The theme for the inaugural IEEE Visualization contest was visualization fusion. The goal was to provide tasks which will allow researchers to showcase their visualization techniques from a wide range of disciplines. Since the type of information being shown is so diverse, we hoped to encourage collaboration of researchers from all domains of scientific and information visualization.

The task for this contest can be summarized in one sentence: design a visualization which allows interactive exploration of multiple characteristics of the given data set. The three elements of these tasks are explained in more detail below.


The given visualization must be interactive. This means that the user can manipulate the view, change which time step is being used, etc. in as close-to real-time as possible. Modern graphics hardware, specialized data structures, and high-speed, interconnected visualization clusters could all be used for this sub-task. The task does not specify or limit what type of hardware/software must be used to fulfill this criterion.


A task related to interactivity, the designed visualization must not be static. It must allow the user to change the parameters associated with the visualization technique in order to gain different understanding of the data. For example, a volume rendering method must allow the user to change the opacity map. The specification on how the user is allowed to change parameters is given; that is up to the system designer.

Multiple Characteristics

As the theme for this contest is visualization fusion, we are interested in visualizations with effectively combine multiple visualization techniques for the different variables in the data set. Below is a partial list of the types of information that could be extracted from the data and presented:

The above list is not inclusive, and not all of the properties discussed above must be shown concurrently. The characteristics shown, however, must tell a cohesive story. Do not just try to visualize everything; such visualization would be hard pressed to communicate anything about the data set.


There are two metrics for evaluation: the completeness of the supplied visualization and the effectiveness of the visualization. The effective measure has more weight than the completeness measure—a compelling, static rendering of multiple variables is more valuable then an reasonably interactive system with a less compelling suite of techniques.

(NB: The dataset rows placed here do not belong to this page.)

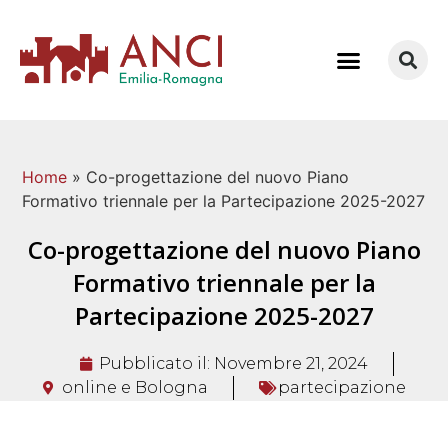
COME LAVORIAMO
Home
»
Co-progettazione del nuovo Piano
Formativo triennale per la Partecipazione 2025-2027
Co-progettazione del nuovo Piano
Formativo triennale per la
Partecipazione 2025-2027
Pubblicato il:
Novembre 21, 2024
online e Bologna
partecipazione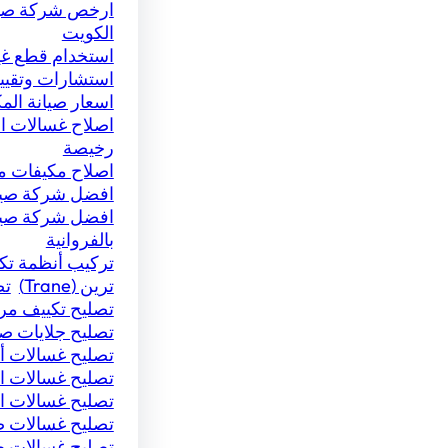
ارخص شركة صيا
الكويت
استخدام قطع غيا
استشارات وتقي
اسعار صيانة الم
اصلاح غسالات ا
رخيصة
اصلاح مكيفات مب
افضل شركة صيان
افضل شركة صيا
بالفروانية
تركيب أنظمة تك
ترين (Trane)
تص
تصليح تكييف م
تصليح جلايات ص
تصليح غسالات أ
تصليح غسالات ا
تصليح غسالات 
تصليح غسالات 
تصليح غسالات 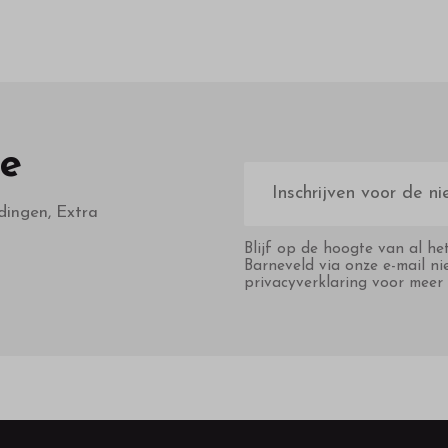
te
E-
mailadres
dingen, Extra
Blijf op de hoogte van al he
Barneveld via onze e-mail ni
privacyverklaring voor meer 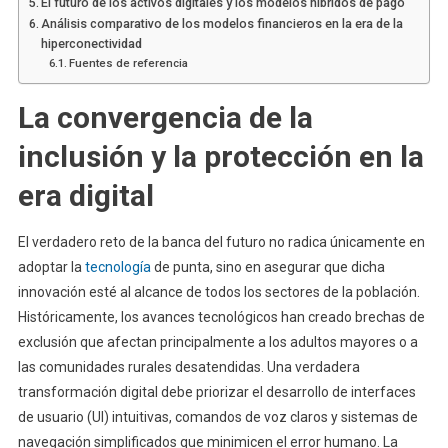
El futuro de los activos digitales y los modelos híbridos de pago
Análisis comparativo de los modelos financieros en la era de la
hiperconectividad
Fuentes de referencia
La convergencia de la
inclusión y la protección en la
era digital
El verdadero reto de la banca del futuro no radica únicamente en
adoptar la
tecnología
de punta, sino en asegurar que dicha
innovación esté al alcance de todos los sectores de la población.
Históricamente, los avances tecnológicos han creado brechas de
exclusión que afectan principalmente a los adultos mayores o a
las comunidades rurales desatendidas. Una verdadera
transformación digital debe priorizar el desarrollo de interfaces
de usuario (UI) intuitivas, comandos de voz claros y sistemas de
navegación simplificados que minimicen el error humano. La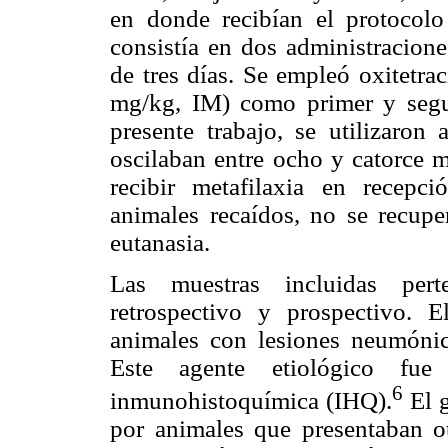
en donde recibían el protocolo
consistía en dos administracione
de tres días. Se empleó oxitetra
mg/kg, IM) como primer y segun
presente trabajo, se utilizaro
oscilaban entre ocho y catorce 
recibir metafilaxia en recepc
animales recaídos, no se recuper
eutanasia.
Las muestras incluidas per
retrospectivo y prospectivo. 
animales con lesiones neumónic
Este agente etiológico fue 
6
inmunohistoquímica (IHQ).
El g
por animales que presentaban ot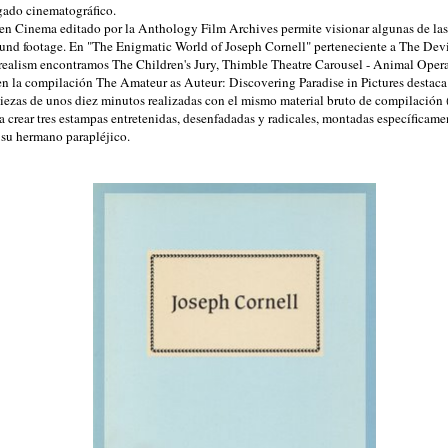
gado cinematográfico.
 Cinema editado por la Anthology Film Archives permite visionar algunas de las 
ound footage. En "The Enigmatic World of Joseph Cornell" perteneciente a The Devi
ealism encontramos The Children's Jury, Thimble Theatre Carousel - Animal Opera
en la compilación The Amateur as Auteur: Discovering Paradise in Pictures destaca
 piezas de unos diez minutos realizadas con el mismo material bruto de compilación
ra crear tres estampas entretenidas, desenfadadas y radicales, montadas específicame
 su hermano parapléjico.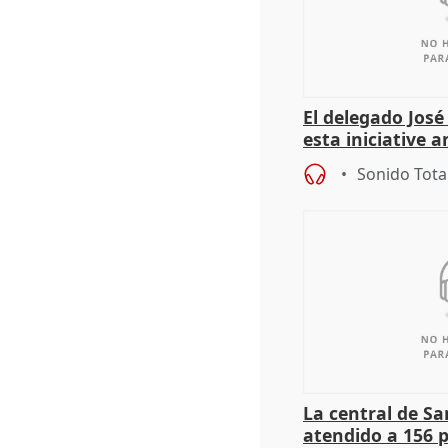
El delegado Jos
esta iniciative 
personas sin ho
Sonido Tota
La central de Sa
atendido a 156 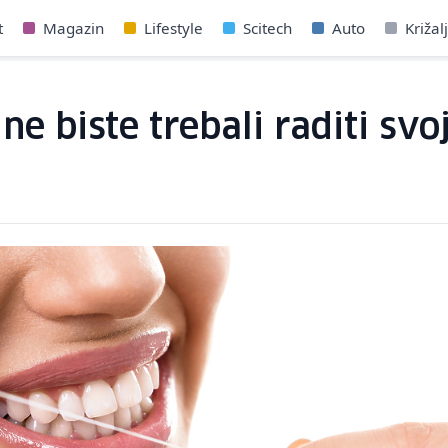
t
Magazin
Lifestyle
Scitech
Auto
Križal
ne biste trebali raditi sv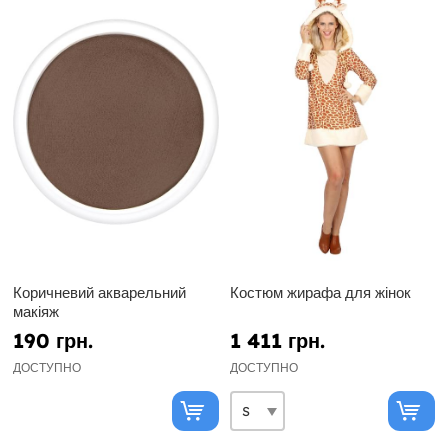
Коричневий акварельний
Костюм жирафа для жінок
макіяж
190 грн.
1 411 грн.
ДОСТУПНО
ДОСТУПНО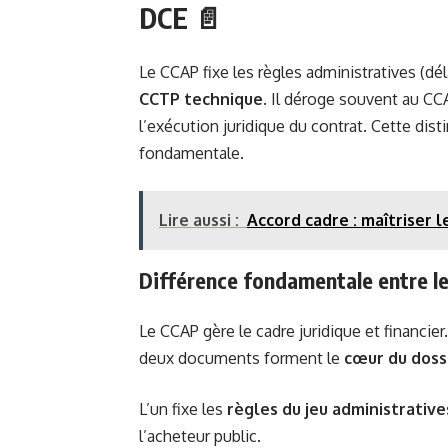
DCE 📄
Le CCAP fixe les règles administratives (dél
CCTP technique
. Il déroge souvent au CC
l’exécution juridique du contrat. Cette disti
fondamentale.
Lire aussi :
Accord cadre : maîtriser 
Différence fondamentale entre l
Le CCAP gère le cadre juridique et financier
deux documents forment le
cœur du doss
L’un fixe les
règles du jeu administrative
l’acheteur public.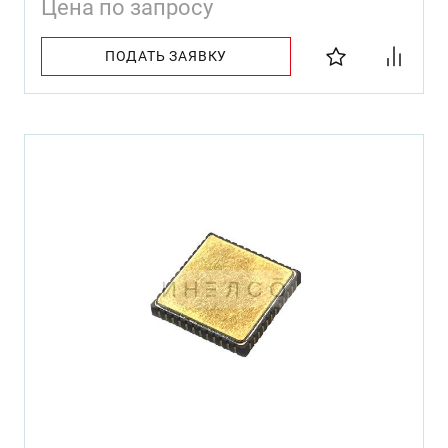
Цена по запросу
ПОДАТЬ ЗАЯВКУ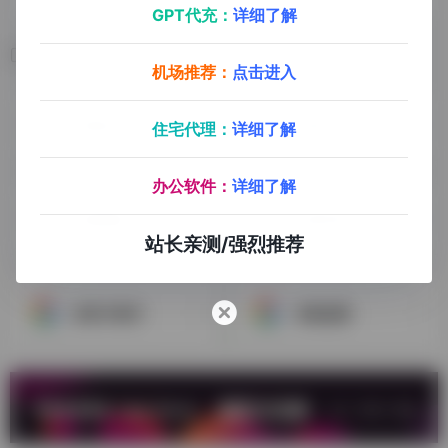
GPT代充：
详细了解
相关导航
机场推荐：
点击进入
谷歌站长
谷歌云盘
住宅代理：
详细了解
办公软件：
详细了解
谷歌联盟
谷歌学院
站长亲测/强烈推荐
多客户账号
谷歌趋势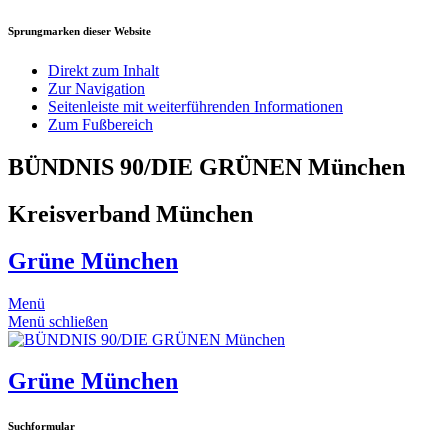
Sprungmarken dieser Website
Direkt zum Inhalt
Zur Navigation
Seitenleiste mit weiterführenden Informationen
Zum Fußbereich
BÜNDNIS 90/DIE GRÜNEN München
Kreisverband München
Grüne München
Menü
Menü schließen
Grüne München
Suchformular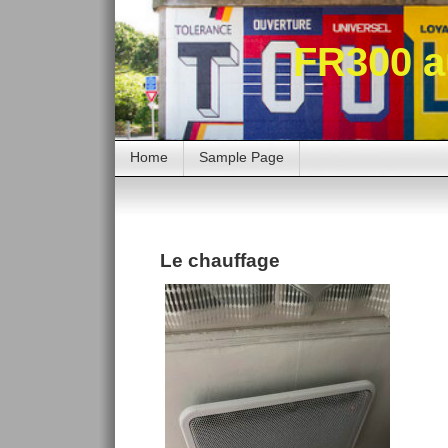
FR300 a
Home
Sample Page
Le chauffage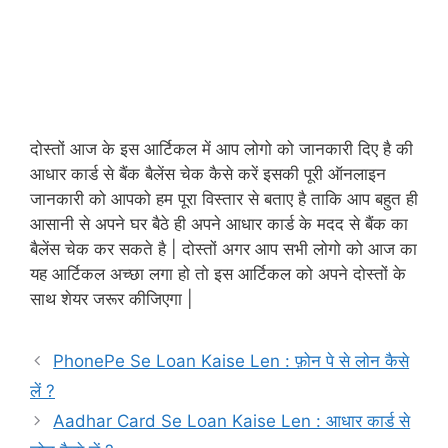
दोस्तों आज के इस आर्टिकल में आप लोगो को जानकारी दिए है की
आधार कार्ड से बैंक बैलेंस चेक कैसे करें इसकी पूरी ऑनलाइन
जानकारी को आपको हम पूरा विस्तार से बताए है ताकि आप बहुत ही
आसानी से अपने घर बैठे ही अपने आधार कार्ड के मदद से बैंक का
बैलेंस चेक कर सकते है | दोस्तों अगर आप सभी लोगो को आज का
यह आर्टिकल अच्छा लगा हो तो इस आर्टिकल को अपने दोस्तों के
साथ शेयर जरूर कीजिएगा |
PhonePe Se Loan Kaise Len : फ़ोन पे से लोन कैसे
लें ?
Aadhar Card Se Loan Kaise Len : आधार कार्ड से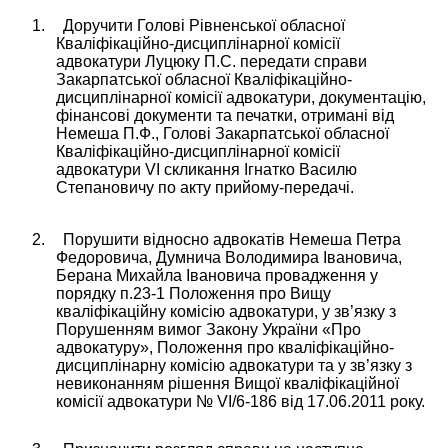
1.
Доручити
Голові Рівненської обласної
Кваліфікаційно-дисциплінарної комісії
адвокатури Луцюку П.С. передати справи
Закарпатської обласної
Кваліфікаційно-
дисциплінарної комісії адвокатури
, документацію,
фінансові документи та печатки, отримані від
Немеша П.Ф., Голові Закарпатської обласної
Кваліфікаційно-дисциплінарної комісії
адвокатури
VІ скликання Ігнатко Василю
Степановичу по акту прийому-передачі.
2.
Порушити відносно адвокатів Немеша Петра
Федоровича, Думнича Володимира Івановича,
Берана Михайла Івановича провадження у
порядку п.23-1 Положення про Вищу
кваліфікаційну комісію адвокатури, у зв’язку з
Порушенням вимог Закону України «Про
адвокатуру», Положення про кваліфікаційно-
дисциплінарну комісію адвокатури та у зв’язку з
невиконанням рішення Вищої кваліфікаційної
комісії адвокатури №
VІ
/6-186 від 17.06.2011 року.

Note that the various tasks for the contests set up competing requirements. Interactivity is often facilitated by smaller data sets with fewer visualization primitives, while the multiple characteristic criterion suggests more static but complex techniques. While we would like for submissions to attempt to handle all the requirements, submissions which focus on their strengths will be more valuable than incomplete attempts at the entire problem.

Evaluating Interactivity

Interactivity was determined by the video submitted as part of the contest submission. The video should have shown the visualization "running through its paces"—i.e., interactively stepping through the time steps and regions of the data.

A complete solution to the interactivity criterion would have been a visualization capable of rendering at real-time rates (10 frames-per-second) while depicting the entire data set. An effective solution might have had to compromise by sub-sampling the data either in space or in time or compromise on the rate of interaction.

Evaluating Exploratory Capabilities

The exploratory capabilities of the developed system must have been demonstrated in the video and discussed in the submitted web-page summary. A complete solution would have allowed all the parameters which control the visualization to be edited in some manner. An effective solution would have provided a some sort of advance capabilities to assist the user in performing this exploration.

Evaluating Multiple Characteristics Rendering

This criterion was the most important of the three as it related directly to the theme of the contest. A complete solution would have visualized all the properties discussed above; though all may not have been displayed at once, more than one should have been displayed at a time. An effective solution would have generated results which effectively communicate the variables under display—such a display would clearly tell the story of what occurred during the hurricane simulation. This part of the contest was evaluated based upon the submitted video and web-page.